Como o hummus ajuda a entender o Oriente Médio?
Há uma disputa sobre a origem do hummus do falafel, do quibe e de outros pratos que, no Brasil, associamos aos libaneses. Afinal, no caso do hummus e do falafel, também são vistos em outras partes do mundo como pratos israelenses e palestinos. E alguns dizem ter comido na Turquia. Outros lembram que o iogurte grego também existe na Síria (labne ou coalhada) e em muitos outros países, especialmente a Turquia.
Na verdade, esta disputa é uma bobagem porque o hummus, o falafel, o quibe o tabouli e tantas outras comidas são muito mais antigos do que o Líbano, Israel, Síria, Chipre, Grécia (se levarmos em conta o país atual) e todos os demais países da região, incluindo o atual Estado egípcio, que não é o mesmo da época dos faraós.
Estas comidas foram criadas na região do Mediterrâneo oriental. Em lugares onde hoje estão estas nações que integraram diferentes impérios ao longo da história, incluindo o Romano e o Bizantino, e, mais recentemente, o Otomano. Mais uma vez, e gosto de insistir nisso, era uma faixa que se iniciava em Alexandria (Egito) e terminava em Salonika (Grécia) e ficou conhecida como Levante.
Embora Israel hoje seja o país dos judeus, havia mais judeus na época vivendo espalhados por toda a região. Já escrevi hoje e volto a escrever algo que acho surpreendente para muitas pessoas – judeus, no início do século 20, eram a maior pluralidade de Bagdá e de Salonika, ambas cidades então governadas pelo Império Otomano. Havia também muitos judeus em Beirute, Damasco e Aleppo, onde o hummus, o falafel e o quibe eram e são muito populares. E muitos deles, assim como os que viviam na região da Palestina, introduziram estes pratos em Israel, hoje também consumidos por judeus de origem europeia.
Portanto não existe esta questão de quem criou estes pratos. São pratos que, genericamente, podem ser classificados como otomanos e hoje existem ao redor do mundo, incluindo no Brasil e nos EUA. Genericamente, podem ser chamados de sírio-libanês, otomano. Árabe?
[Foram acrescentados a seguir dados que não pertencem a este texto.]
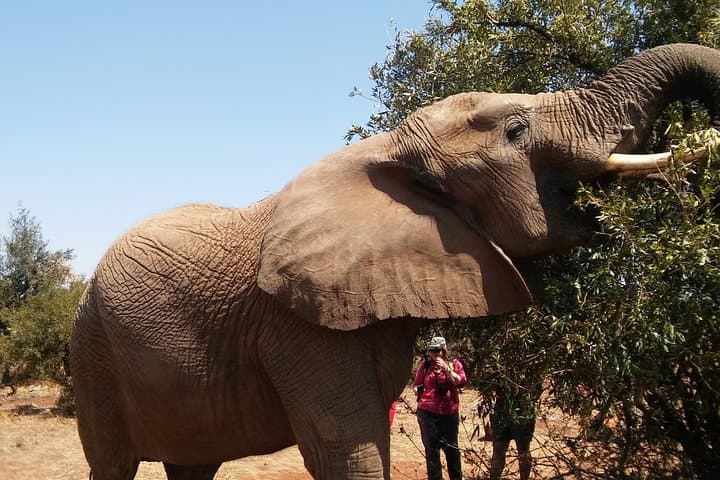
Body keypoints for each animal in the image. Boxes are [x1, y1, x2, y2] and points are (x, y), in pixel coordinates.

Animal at [70, 43, 720, 480]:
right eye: (515, 131)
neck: (385, 151)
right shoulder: (296, 325)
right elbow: (344, 450)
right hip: (92, 350)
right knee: (113, 462)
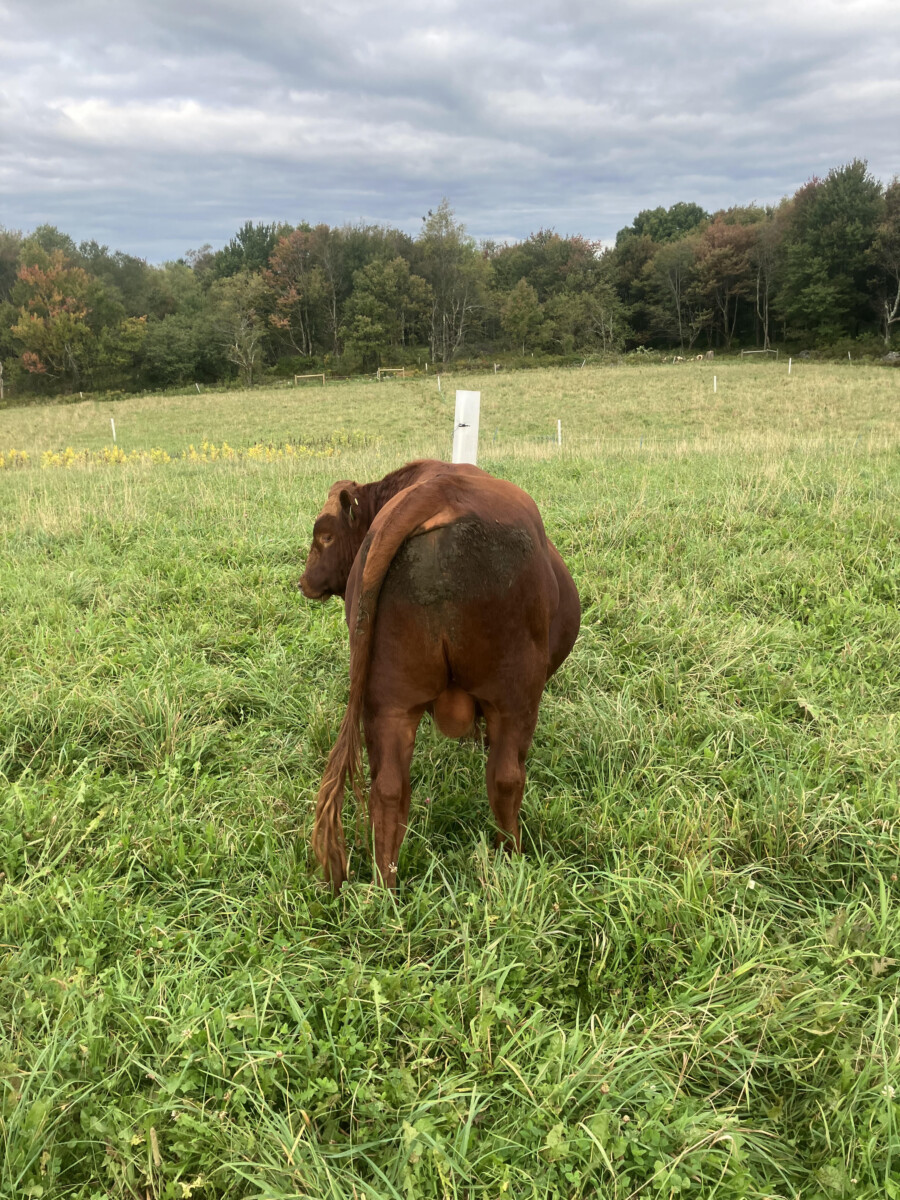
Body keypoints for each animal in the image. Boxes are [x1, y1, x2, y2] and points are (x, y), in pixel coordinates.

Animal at [298, 458, 580, 891]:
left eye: (326, 536)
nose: (304, 582)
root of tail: (437, 492)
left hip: (388, 702)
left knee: (389, 791)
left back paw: (386, 886)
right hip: (515, 695)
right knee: (506, 778)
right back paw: (511, 857)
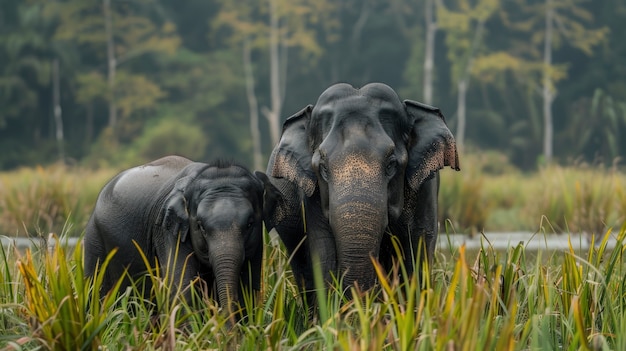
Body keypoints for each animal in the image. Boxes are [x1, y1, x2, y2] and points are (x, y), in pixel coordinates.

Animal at [82, 155, 276, 318]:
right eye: (200, 226)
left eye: (250, 224)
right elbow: (182, 289)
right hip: (94, 239)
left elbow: (247, 290)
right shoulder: (167, 230)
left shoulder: (257, 243)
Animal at [258, 82, 458, 302]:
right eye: (323, 167)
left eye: (391, 164)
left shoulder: (425, 189)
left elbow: (416, 248)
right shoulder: (313, 195)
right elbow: (323, 251)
Sim, embora sejam muito mais relacionados com os países do Mediterrâneo, sejam eles árabes, como Síria e Líbano, ou não, como Israel e Turquia. Os sauditas possuem uma culinária completamente distinta.
E esta culinária independe da religião. Cristãos, muçulmanos (sunitas e xiitas), judeus e drusos comem hummus. Aliás, qualquer ser humano com um mínimo de paladar come hummus. E isso serve para mostrar que, ao receber refugiados sírios, não pergunte porque eles não foram para a Arábia Saudita (muitos foram) que teria uma cultura mais próxima da deles. Não tem. Os sírios são um povo totalmente integrado à cultura mediterrânea oriental, que influenciou também a cultura brasileira.
Resumindo, onde se come a melhor comida “otomana”? Eu diria que na Síria e no Líbano, mas sou enviesado e minha opinião deve ser vista com enorme cautela.